● EXERCISE OBJECTIVE:
Whenever a line in the data holds the string "Fyrspannsvägen", pull that line out.

─── EXCERPTED RECORDS

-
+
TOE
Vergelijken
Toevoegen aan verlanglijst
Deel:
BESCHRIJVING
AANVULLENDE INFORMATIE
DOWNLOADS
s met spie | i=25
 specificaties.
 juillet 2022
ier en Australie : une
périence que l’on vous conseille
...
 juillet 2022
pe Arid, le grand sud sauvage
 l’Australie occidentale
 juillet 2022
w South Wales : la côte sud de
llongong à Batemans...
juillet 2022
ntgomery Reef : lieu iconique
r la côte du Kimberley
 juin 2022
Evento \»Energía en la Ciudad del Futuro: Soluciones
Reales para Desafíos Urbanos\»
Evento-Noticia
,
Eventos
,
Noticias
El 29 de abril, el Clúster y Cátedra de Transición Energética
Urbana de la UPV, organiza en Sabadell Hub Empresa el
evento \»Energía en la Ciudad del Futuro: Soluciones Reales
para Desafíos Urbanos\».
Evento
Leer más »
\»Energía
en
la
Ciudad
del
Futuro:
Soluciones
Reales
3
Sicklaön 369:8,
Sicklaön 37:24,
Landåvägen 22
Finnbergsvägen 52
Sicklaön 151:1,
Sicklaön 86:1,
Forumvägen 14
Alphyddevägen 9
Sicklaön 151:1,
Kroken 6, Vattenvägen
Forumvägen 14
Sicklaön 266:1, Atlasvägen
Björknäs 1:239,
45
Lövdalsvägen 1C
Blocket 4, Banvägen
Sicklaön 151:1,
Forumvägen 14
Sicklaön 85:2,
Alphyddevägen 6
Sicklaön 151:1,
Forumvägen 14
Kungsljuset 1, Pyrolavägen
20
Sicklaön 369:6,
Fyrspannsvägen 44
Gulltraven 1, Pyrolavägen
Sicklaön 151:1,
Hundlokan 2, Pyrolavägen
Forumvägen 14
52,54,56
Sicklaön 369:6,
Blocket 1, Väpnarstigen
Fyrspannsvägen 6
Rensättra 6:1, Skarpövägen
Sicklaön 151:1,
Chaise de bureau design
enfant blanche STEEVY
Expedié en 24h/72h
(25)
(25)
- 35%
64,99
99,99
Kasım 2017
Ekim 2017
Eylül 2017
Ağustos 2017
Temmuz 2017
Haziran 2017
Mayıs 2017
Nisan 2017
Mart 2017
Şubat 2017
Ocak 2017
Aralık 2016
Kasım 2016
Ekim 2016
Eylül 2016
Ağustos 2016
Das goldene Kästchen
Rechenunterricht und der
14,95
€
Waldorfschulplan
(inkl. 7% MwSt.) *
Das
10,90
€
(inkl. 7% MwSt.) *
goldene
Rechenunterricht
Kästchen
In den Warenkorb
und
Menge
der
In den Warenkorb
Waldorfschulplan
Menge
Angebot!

──────

● COMPLETED TASK:
Fyrspannsvägen 44
Fyrspannsvägen 6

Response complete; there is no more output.